FIRE 2015

Forum for Information Retrieval Evaluation

DAIICT , Gandhinagar

4 - 6 December

Many of the world’s languages are still disadvantaged and under-resourced in that they are not fully researched and lack the basic tools that would make it possible for people to use their mother tongue in education and other democratic arenas, and to use computers or access the Internet in their own language. The talk will describe hands-on experiences with efficiently creating computational linguistic resources for under-resourced languages, drawing examples from projects on harvesting big Web corpora and developing language processing resources, tools and techniques for the languages of Ethiopia.
Progress in information retrieval requires us to quantify the performance of search engines and other information access systems. In this talk, I will motivate and describe a novel evaluation framework for information retrieval evaluation, called time-biased gain. Time-biased gain unifies and generalizes many traditional effectiveness measures (e.g., NDCG) while accommodating aspects of user behavior not captured by these measures. By using time as a basis for calibration against actual user data, time-biased gain can reflect aspects of the search process that directly impact user experience. I will present an instantiation of time-biased gain, applicable to systems where the user judges the quality of their experience by the amount of time well spent. Rather than the single number produced by traditional effectiveness measures, time-biased gain models user variability and produces a distribution of gain on a per-query basis, allowing us to accommodate different types of user behavior and increasing the realism of the results.
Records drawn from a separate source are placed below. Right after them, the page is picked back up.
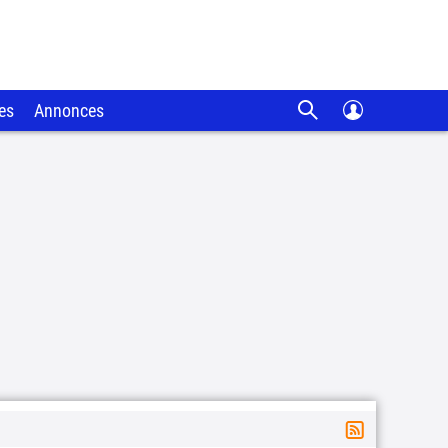
es
Annonces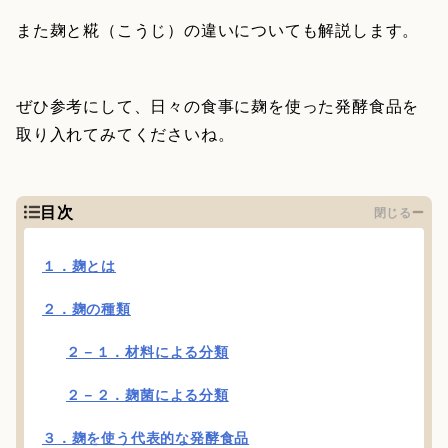
また麹と糀（こうじ）の違いについても解説します。
ぜひ参考にして、日々の食事に麹を使った発酵食品を
取り入れてみてくださいね。
目次
閉じる
１．麹とは
２．麹の種類
２－１．材料による分類
２－２．麹菌による分類
３．麹を使う代表的な発酵食品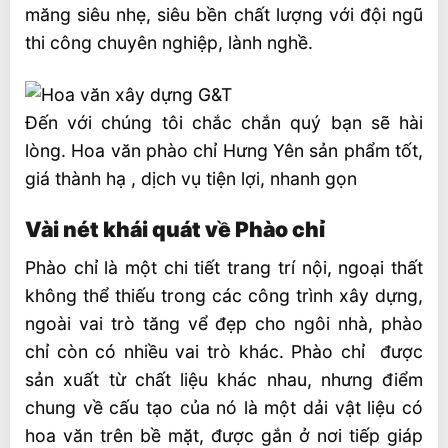
3. Phào chỉ góc
măng siêu nhẹ, siêu bền chất lượng với đội ngũ
thi công chuyên nghiệp, lành nghề.
4. Phào chỉ lưng tường
5. Phào chân tường
Ưu điểm phào chỉ xi măng siêu bền, siêu
Đến với chúng tôi chắc chắn quý bạn sẽ hài
nhẹ
lòng. Hoa văn phào chỉ Hưng Yên sản phẩm tốt,
giá thành hạ , dịch vụ tiện lợi, nhanh gọn
Sản phẩm của Công ty Hoa văn Phào chỉ
Hưng Yên
Vài nét khái quát về Phào chỉ
Phào chỉ là một chi tiết trang trí nội, ngoại thất
không thể thiếu trong các công trình xây dựng,
ngoài vai trò tăng vể đẹp cho ngôi nhà, phào
chỉ còn có nhiều vai trò khác. Phào chỉ được
sản xuất từ chất liệu khác nhau, nhưng điểm
chung về cấu tạo của nó là một dải vật liệu có
hoa văn trên bề mặt, được gắn ở nơi tiếp giáp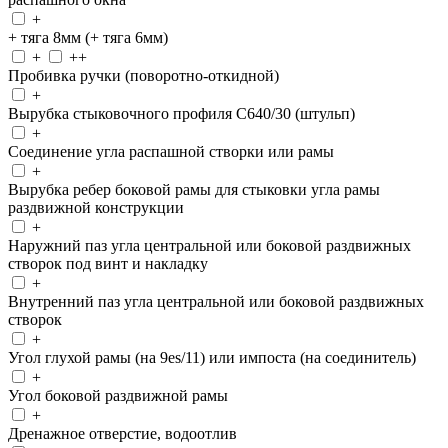
+
+ тяга 8мм (+ тяга 6мм)
+
++
Пробивка ручки (поворотно-откидной)
+
Вырубка стыковочного профиля С640/30 (штульп)
+
Соединение угла распашной створки или рамы
+
Вырубка ребер боковой рамы для стыковки угла рамы
раздвижной конструкции
+
Наружний паз угла центральной или боковой раздвижных
створок под винт и накладку
+
Внутренний паз угла центральной или боковой раздвижных
створок
+
Угол глухой рамы (на 9es/11) или импоста (на соединитель)
+
Угол боковой раздвижной рамы
+
Дренажное отверстие, водоотлив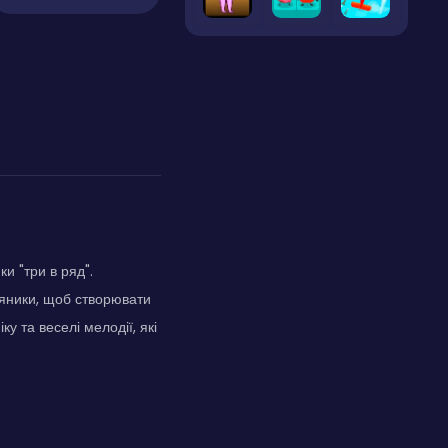
и "три в ряд".
дяники, щоб створювати
ку та веселі мелодії, які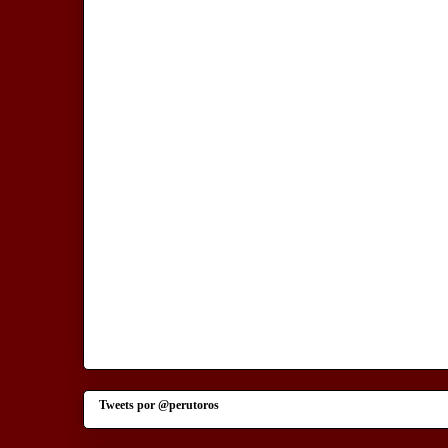
Tweets por @perutoros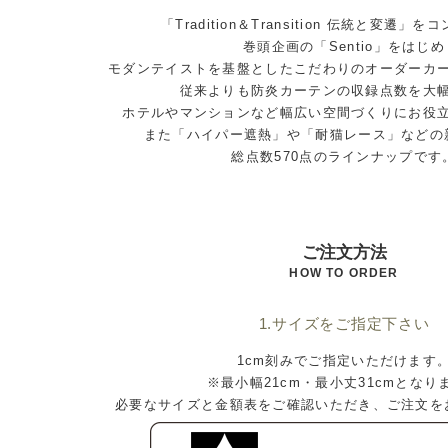
「Tradition＆Transition 伝統と変遷」
巻頭企画の「Sentio」をはじめ
モダンテイストを基盤としたこだわりのオーダーカ
従来よりも防炎カーテンの収録点数を大
ホテルやマンションなど幅広い空間づくりにお役
また「ハイパー遮熱」や「耐猫レース」などの
総点数570点のラインナップです
ご注文方法
HOW TO ORDER
1.サイズをご指定下さい
1cm刻みでご指定いただけます
※最小幅21cm・最小丈31cmとなり
必要なサイズと金額表をご確認いただき、ご注文を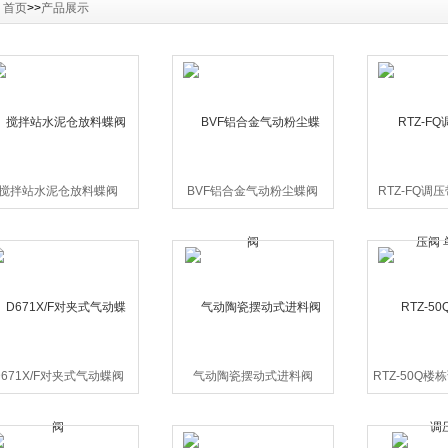
：
首页
>>
产品展示
搅拌站水泥仓放料蝶阀
BVF铝合金气动粉尘蝶阀
RTZ-FQ调
单
D671X/F对夹式气动蝶阀
气动陶瓷摆动式进料阀
RTZ-50Q楼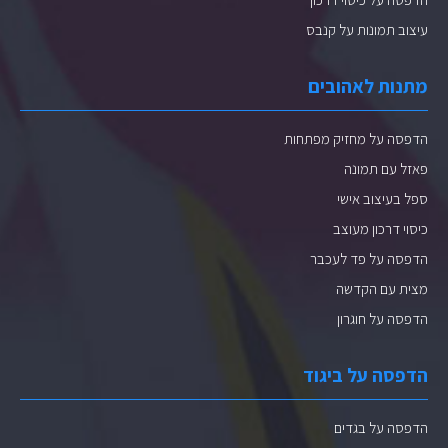
עיצוב תמונות על קנבס
מתנות לאהובים
הדפסה על מחזיק מפתחות
פאזל עם תמונה
ספל בעיצוב אישי
כיסוי דרכון מעוצב
הדפסה על פד לעכבר
מצית עם הקדשה
הדפסה על חוגרון
הדפסה על ביגוד
הדפסה על בגדים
If the goal of a search engine is to make the user happy, then it matters a great deal who that user is. Over the last decade, we have been working with lawyers to learn what it takes to make them happy when they are searching for evidence in civil litigation, a problem known as e-discovery. Unlike Web searchers, lawyers routinely seek high recall, which drives us to think a bit differently about evaluation. Unlike many other search problems with which we have experience, in e-discovery lawyers have both things they want to find and things they want not to be found (so-called “privileged content”). That too drives us to think a bit differently about evaluation. Unlike some of our users, lawyers are not content just to know that we have made our best effort – they want to know just how well we have done. That also drives us to think a bit differently about evaluation. Unlike many of our users, lawyers are sometimes willing to invest hundreds of hours in a single search. Evan that makes us think a little bit differently about evaluation. We still don’t understand lawyers completely, but we now do know enough about evaluation to be able to tell when we have made them happy. In this talk I will tell you what we have learned about that.
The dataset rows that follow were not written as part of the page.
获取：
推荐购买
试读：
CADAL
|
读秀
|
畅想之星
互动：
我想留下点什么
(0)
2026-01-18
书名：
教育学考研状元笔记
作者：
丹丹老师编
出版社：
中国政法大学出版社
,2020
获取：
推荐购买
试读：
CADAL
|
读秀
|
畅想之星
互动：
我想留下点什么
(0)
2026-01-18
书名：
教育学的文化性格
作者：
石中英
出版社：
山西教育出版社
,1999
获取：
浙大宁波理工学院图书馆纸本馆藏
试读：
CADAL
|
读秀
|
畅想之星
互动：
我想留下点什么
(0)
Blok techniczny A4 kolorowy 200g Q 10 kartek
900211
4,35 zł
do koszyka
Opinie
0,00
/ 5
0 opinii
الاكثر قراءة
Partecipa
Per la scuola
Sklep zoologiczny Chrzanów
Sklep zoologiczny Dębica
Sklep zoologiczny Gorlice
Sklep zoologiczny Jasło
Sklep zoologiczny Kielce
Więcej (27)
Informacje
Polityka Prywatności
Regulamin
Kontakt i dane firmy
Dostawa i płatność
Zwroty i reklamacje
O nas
The early years of research on semantics annotations focused almost exclusively on the ``supply'' end: how to turn unstructured information into machine readable ``semantically'' enriched data by relying on modern Web languages, user tagging and annotation, emerging robust NLP tools, and an ever growing volume of linked data. Recent years have seen an increasing focus on the ``demand'' end: what types of annotation and structure are actually useful, and for what sort of users, applications and use cases? This talk will give an overview of some of the current developments and directions, and some of the challenges and barriers to success ahead.
The ubiquitous use of social media is presenting interesting opportunities and challenges. Users express their feelings and opinions towards different topics and issues, allowing for interesting social studies pertaining to people’s attitudes, feelings, and behaviors. Many recent studies have looked at applying retrieval, classification, and quantification methods to enable large-scale social studies. Such studies can overcome the need for laborious surveys and field studies. This talk will show some of examples of such studies that highlight the use of retrieval and classification techniques to learn user leanings and to conduct predictive studies. The talk will also address some of the underlying technologies and challenges involved in this work including NLP on informal language, online classification, automatic discovery of polarization, geo-tagging, and information verification.
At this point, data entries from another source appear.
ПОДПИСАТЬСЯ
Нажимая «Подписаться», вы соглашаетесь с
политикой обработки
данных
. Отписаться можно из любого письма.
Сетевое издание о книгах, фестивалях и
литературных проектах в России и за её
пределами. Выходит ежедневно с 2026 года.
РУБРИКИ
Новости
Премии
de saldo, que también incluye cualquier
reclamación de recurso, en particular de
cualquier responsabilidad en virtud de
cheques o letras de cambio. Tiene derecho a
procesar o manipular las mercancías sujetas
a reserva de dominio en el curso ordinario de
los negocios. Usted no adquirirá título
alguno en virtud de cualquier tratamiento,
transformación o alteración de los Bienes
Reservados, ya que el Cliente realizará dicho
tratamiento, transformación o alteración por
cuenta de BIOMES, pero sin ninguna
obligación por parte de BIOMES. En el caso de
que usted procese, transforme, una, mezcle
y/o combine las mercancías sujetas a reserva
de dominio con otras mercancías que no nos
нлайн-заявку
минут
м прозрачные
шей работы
In order to improve existent information retrieval systems there is a need to take into account the semantic information conveyed in the texts. In this talk different approaches to this problem will be discussed aiming to identify the main issues and some possible solutions. A special focus on a deep linguistic based approach developed in the Computer Science Department of the University of Évora, Portugal, will be done. In this approach sentences are parsed and represented by DRS - Discourse Representation Structures. Then, these structures are transformed to graphs and distance metrics between these graphs are calculated. The overall idea behind this approach is that graph distance metrics are good ways of modelling the semantic distance between sentences. This approach was already applied with promising results to several NLP tasks, such as, text IR systems, text classification, and sentence similarity, and, in the talk, some of the obtained results will be presented.
In this talk, we will look at what it means to be doing Big Data research in industry. Why is Big Data critical for success of companies and also when it is not needed. We will look at a selection of problems from the e-commerce space that are well served by standard machine learning constructs. We will take a breadth first view of around a dozen problems from e-commerce, some of which are applicable to the larger area of consumer internet. Time permitting, we will also discuss the new emerging field of Deep learning (aka Deep Neural Networks) and their applicability to Big Data.
Modern organizations collect many different kinds of data about the activities, work and events related to their employees. HR analytics attempts to discover novel and actionable insights and patterns from such employees related historical databases and document repositories for solving HR-specific problems and to meet HR business goals. In this talk I will give a short overview of some of the research initiatives in TCS related to HR analytics.